Solar to river flow and lake level correlations

Guest post by David Archibald

Colder is drier.

The figure above is after a figure from Maus et al 2010 “Long term solar activity influences on South American rivers”. It shows a very good correlation between solar activity, as measured by sunspot number, and the flow rate of the Parana River, the second largest river in South America. The Parana River now hosts the Itaipu Dam with installed capacity of 14,000 MW.

A recent paper in an engineering journal shows a similar strong solar control on the level of Lake Victoria in East Africa (Mason March 2010): 

As Mason notes, an interesting correlation was noticed in the early 1900s between lake level and solar activity, in the form of the sunspot number. The interest this caused waned when the correlation seemed to disappear after about 1928. The early 1960s saw a dramatic climate anomaly in East Africa. Lake levels rose significantly, including those of Lake Victoria, and flows in the Tana River in Kenya doubled. The sluice gates at the Owen Falls dam were opened to release the additional water required by the Nile waters agreement and they stayed open, almost continuously, until well into the 1990s. This surplus water also led Uganda to invest in a new hydroelectric power station at Kiira. But the lake level starting falling from 1964 with an oscillation around the falling trend. This oscillation, controlled by solar activity, is shown in the following figure from Mason:

The falling trend in the level of Lake Victoria meant that the new hydro dam at Kiira did not produce any long term, additional energy for Uganda.

Back to South America and the Itaipu Dam – it produces 90% of the electric power consumed by Paraguay and 19% of Brazil’s consumption. As Maus et al note, the relationship between smaller solar activity and low Parana’s discharge can also be found in historical records.

▸ INSTRUCTIONS TO FOLLOW
Extend the article on solar activity and river and lake levels, starting right after its last sentence, which ends "can also be found in historical records."

▸ SUPPLIED DATA
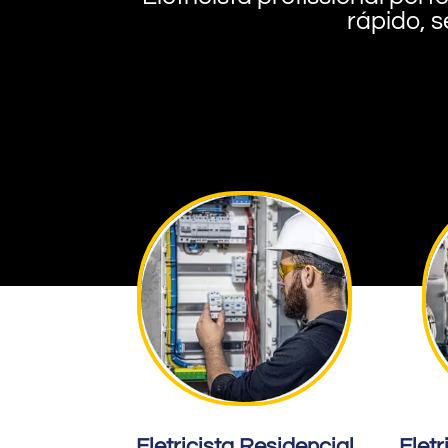
rápido, s
Eletricista Residencial
Eletr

▸ TASK ANSWER
For example, low discharges were reported during the period known as the Little Ice Age (LIA). In particular, a traveller of that period recalls in his diary that in the year 1752 the streamflow was so small that the river could not even be navigated by the ships of that time, which were less than 5 ft draft, to be compared with ships up to 18 ft draft that can navigate it at present as far north as Asuncion in Paraguay.

Our prediction for Solar Cycle 24 in terms of F10.7 flux is shown following:

Given the link between East African and central South American rainfall and solar activity, the list of economic impacts from the current solar minimum (Solar Cycles 24 and 25) can be expanded to:

  1. Canadian agricultural will get a severe whacking from a shortened growing season and un-seasonal frosts.
  2. 24 year drought in central South America
  3. 24 year drought in East Africa
  4. Paraguay and Brazil having severe power shortages.

This list is by no means exhaustive. The last time the world witnessed mass starvation was the 1965-67 drought in India which killed 1.5 million people. Things don’t look pretty.

References:

Mauas, P.J..D., A.P.Buccino and E.Flamenco, 2010, Long-term solar activity influences on South American rivers, Journal of Atmospheric and Solar-Terrestrial Physics on Space Climate, March 2010.

Mason, P.J., 2010, Climate variability in civil infrastructure planning, Civil Engineering 163, pages 74-80.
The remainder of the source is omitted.